The Santorum Effect
By

    Rick Santorum

    Photo by Gage Skidmore. Licensed under Creative Commons.

    Rick Santorum means many things to many people. To Dan Savage and many supporters of LGBT rights, his last name came to mean this (if you’ll pardon the egregious pun). To followers of politics during the past half year, he’s been the guy at the edge of each debate stage, a reflection of his poor poll performance – with him often coming in at the margin of error. But as of last night’s Iowa caucus results, the name “Rick Santorum” may represent the man who could challenge the conventional wisdom (if not always numerical poll champion) frontrunner Mitt Romney.

    Now when you Google his name, the first result you get (under an Associated Press graphic charting the caucus results) is a link to donate to his campaign. The header shouts, “IOWA SURPRISE!” and goes on to boast that Santorum “prove[d] he is the only conservative who can beat Mitt Romney.”

    So, what spurred this overnight transition from 2012 bottom dweller to losing by only eight votes to Romney in the Iowa caucus? The question itself will most likely become irrelevant within the month of January, just as each of the buzz candidates during this election cycle has experienced a meteoric rise in popularity, only to subsequently and swiftly pull a Challenger and explode in the atmosphere of public opinion. Pundits and party insiders have gone from Trump to Bachmann to Perry to Cain to Gingrich to Ron Paul. (I mean, come on.)

    Meanwhile, poor Romney has been cast aside as the stepchild of the GOP. Republicans see him as perfunctory, adequate, but he’s missing that dazzle, or, more importantly, he possesses that thing seemingly most detestable to the Tea Party faction of the GOP — any tie to political moderateness. He’s had to spend so much time distancing himself from his Republican-infamous “Romneycare” — even though it was successful — and flip-flopping on previously held beliefs to even stay viable that he has arguably rendered himself permanently ineffective for this election cycle.

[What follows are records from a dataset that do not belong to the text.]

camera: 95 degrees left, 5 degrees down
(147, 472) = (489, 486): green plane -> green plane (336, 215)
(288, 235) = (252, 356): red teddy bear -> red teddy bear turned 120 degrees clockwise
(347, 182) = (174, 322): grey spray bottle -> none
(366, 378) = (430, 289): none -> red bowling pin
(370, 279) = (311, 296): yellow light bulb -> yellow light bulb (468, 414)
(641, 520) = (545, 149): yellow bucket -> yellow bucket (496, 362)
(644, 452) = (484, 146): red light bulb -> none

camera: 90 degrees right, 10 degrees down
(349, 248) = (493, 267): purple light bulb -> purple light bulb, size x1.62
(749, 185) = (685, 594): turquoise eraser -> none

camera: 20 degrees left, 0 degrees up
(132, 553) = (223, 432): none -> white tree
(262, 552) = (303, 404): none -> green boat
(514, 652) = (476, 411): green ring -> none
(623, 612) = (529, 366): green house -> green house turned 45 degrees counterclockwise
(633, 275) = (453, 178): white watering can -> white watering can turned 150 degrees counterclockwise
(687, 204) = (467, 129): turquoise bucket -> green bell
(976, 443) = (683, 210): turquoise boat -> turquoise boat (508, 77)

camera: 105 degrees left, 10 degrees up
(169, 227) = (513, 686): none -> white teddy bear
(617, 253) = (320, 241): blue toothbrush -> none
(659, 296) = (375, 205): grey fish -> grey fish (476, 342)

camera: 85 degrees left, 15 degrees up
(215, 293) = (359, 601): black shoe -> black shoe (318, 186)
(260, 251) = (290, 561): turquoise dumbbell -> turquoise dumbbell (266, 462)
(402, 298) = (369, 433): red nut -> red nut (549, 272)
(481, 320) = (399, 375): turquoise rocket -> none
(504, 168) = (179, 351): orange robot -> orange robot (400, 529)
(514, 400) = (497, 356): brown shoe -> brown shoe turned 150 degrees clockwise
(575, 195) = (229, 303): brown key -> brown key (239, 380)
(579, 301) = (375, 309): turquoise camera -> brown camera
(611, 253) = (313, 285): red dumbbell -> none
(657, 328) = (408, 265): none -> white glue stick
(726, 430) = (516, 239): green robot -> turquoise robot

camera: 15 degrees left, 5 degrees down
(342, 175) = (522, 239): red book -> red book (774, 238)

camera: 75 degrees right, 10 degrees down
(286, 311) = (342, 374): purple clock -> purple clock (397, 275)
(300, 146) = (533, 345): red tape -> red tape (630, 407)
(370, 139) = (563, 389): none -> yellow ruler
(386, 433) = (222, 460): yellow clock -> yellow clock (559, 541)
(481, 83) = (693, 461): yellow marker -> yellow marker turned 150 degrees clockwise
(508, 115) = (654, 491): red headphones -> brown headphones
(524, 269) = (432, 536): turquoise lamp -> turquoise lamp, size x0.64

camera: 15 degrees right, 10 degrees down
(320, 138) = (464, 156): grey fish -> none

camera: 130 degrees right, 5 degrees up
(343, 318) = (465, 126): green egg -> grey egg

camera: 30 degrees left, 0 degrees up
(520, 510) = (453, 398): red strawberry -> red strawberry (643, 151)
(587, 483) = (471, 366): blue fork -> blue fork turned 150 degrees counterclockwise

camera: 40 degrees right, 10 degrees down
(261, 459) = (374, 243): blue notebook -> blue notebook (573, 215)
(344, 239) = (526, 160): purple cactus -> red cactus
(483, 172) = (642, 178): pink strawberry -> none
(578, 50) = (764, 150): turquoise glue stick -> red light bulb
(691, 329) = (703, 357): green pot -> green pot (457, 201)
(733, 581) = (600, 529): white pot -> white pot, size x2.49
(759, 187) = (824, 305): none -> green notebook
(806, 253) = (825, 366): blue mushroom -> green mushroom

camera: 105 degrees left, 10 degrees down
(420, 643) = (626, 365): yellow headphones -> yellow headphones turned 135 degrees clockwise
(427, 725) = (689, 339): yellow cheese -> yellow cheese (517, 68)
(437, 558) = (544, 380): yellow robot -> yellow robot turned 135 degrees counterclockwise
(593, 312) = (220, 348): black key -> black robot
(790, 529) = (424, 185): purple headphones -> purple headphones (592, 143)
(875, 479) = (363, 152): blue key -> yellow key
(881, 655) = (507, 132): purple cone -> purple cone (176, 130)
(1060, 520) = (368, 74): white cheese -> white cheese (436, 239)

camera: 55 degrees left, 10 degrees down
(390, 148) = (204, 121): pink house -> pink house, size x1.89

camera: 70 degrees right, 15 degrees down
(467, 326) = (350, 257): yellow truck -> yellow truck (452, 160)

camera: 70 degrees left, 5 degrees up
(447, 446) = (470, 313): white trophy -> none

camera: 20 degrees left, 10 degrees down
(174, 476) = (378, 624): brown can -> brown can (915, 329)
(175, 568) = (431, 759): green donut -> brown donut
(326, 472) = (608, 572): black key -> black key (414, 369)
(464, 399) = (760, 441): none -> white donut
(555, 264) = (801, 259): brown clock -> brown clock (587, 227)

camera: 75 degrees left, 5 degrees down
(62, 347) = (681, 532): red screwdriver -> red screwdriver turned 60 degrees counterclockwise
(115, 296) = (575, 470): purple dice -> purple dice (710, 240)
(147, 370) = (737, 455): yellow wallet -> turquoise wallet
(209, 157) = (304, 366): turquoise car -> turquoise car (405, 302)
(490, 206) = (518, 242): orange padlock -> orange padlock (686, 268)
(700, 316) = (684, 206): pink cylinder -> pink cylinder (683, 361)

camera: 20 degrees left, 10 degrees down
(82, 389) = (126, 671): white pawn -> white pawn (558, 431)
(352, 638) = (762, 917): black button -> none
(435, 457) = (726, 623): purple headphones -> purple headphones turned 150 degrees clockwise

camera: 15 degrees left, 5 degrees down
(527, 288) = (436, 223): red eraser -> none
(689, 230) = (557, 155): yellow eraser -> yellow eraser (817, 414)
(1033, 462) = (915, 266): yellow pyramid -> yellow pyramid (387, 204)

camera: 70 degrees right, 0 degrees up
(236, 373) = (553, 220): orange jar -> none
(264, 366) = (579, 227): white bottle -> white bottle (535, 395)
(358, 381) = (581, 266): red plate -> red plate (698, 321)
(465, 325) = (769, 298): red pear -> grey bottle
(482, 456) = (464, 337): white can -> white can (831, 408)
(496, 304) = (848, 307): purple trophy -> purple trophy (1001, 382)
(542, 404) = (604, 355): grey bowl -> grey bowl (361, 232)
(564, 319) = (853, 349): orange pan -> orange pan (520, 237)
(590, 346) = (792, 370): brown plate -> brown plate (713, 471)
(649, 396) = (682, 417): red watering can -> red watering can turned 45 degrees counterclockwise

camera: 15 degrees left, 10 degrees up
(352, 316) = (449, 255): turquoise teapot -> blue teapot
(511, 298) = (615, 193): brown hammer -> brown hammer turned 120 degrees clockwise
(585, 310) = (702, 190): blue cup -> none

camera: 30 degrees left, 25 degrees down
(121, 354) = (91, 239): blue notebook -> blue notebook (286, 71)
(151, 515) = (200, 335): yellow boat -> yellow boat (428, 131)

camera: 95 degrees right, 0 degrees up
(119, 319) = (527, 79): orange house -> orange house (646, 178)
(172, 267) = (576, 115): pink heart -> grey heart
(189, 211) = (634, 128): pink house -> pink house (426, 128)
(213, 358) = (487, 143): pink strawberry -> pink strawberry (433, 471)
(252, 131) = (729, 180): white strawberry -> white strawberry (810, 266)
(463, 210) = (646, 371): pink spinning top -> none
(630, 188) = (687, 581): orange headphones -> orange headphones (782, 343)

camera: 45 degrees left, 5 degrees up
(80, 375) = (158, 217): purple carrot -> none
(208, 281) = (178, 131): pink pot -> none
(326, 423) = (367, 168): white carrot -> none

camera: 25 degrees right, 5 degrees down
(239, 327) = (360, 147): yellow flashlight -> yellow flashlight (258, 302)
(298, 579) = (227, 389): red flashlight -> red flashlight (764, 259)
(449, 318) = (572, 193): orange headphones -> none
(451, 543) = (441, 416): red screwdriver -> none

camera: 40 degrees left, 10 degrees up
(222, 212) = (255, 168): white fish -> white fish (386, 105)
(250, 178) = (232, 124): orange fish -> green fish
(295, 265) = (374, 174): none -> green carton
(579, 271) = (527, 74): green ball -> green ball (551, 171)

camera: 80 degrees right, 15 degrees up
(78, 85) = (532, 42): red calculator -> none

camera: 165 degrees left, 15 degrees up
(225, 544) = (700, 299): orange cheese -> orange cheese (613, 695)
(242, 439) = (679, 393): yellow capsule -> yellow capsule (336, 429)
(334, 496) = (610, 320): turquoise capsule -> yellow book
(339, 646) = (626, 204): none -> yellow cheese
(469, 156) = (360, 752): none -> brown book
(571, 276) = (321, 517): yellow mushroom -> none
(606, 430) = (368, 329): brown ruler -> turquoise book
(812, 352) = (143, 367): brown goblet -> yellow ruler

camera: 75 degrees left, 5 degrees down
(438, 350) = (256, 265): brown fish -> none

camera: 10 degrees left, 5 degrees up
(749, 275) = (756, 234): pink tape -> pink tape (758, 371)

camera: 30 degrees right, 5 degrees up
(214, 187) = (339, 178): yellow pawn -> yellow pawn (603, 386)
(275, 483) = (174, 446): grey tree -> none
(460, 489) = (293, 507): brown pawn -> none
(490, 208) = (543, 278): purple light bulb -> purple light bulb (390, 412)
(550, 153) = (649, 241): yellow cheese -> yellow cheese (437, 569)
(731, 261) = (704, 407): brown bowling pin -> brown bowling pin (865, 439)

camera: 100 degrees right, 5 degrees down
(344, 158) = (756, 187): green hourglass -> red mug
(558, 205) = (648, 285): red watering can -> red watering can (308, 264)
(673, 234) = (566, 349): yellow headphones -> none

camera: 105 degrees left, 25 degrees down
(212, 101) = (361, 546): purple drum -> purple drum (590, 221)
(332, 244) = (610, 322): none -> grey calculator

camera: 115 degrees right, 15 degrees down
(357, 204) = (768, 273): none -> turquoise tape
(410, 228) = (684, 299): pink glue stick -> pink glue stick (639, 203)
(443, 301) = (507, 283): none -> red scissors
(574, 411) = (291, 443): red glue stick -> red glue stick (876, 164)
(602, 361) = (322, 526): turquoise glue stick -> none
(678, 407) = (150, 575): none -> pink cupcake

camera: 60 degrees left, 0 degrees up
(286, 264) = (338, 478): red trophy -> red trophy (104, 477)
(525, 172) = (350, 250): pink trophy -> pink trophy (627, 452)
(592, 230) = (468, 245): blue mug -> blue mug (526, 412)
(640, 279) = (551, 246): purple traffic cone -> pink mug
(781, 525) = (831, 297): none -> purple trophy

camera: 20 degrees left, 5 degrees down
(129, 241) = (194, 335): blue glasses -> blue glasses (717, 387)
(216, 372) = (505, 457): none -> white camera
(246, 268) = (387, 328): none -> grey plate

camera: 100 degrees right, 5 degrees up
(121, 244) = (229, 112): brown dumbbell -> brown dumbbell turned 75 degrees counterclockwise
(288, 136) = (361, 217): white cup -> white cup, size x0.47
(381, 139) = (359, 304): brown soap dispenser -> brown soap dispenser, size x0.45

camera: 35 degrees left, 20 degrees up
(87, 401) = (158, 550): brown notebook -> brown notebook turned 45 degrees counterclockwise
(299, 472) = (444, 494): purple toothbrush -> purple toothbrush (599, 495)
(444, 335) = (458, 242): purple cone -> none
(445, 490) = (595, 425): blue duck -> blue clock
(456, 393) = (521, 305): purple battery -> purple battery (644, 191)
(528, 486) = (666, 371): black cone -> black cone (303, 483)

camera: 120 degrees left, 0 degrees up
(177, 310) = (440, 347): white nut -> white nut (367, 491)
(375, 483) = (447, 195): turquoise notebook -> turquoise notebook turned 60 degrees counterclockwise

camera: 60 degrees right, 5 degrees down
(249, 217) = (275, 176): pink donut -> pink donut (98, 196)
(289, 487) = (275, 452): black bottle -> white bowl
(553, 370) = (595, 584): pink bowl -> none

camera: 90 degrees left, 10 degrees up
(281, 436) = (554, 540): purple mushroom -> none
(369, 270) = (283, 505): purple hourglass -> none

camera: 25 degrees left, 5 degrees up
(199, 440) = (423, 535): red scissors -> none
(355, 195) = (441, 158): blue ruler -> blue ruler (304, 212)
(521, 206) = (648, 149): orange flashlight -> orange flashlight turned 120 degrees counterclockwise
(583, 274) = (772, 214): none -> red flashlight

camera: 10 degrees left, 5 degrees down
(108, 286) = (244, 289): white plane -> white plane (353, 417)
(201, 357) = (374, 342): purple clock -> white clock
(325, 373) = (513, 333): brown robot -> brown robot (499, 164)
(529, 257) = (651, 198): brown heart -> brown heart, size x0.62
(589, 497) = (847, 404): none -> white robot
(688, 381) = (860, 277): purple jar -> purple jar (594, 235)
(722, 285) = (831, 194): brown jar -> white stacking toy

    So, even though some doubt the idea that Santorum could actually get the nomination, the rise of each buzz candidate represents a heavy blow to Romney. And so late in the game, it doesn’t bode well that someone like Santorum — infamous last name and all — could do so well in Iowa. Unless the GOP wants to nominate the guy who just bemoaned the welfare system as a way to give “black people...somebody else's money" to run against the incumbent first African American president of the United States, the party seems to be setting itself up for a weak run in 2012.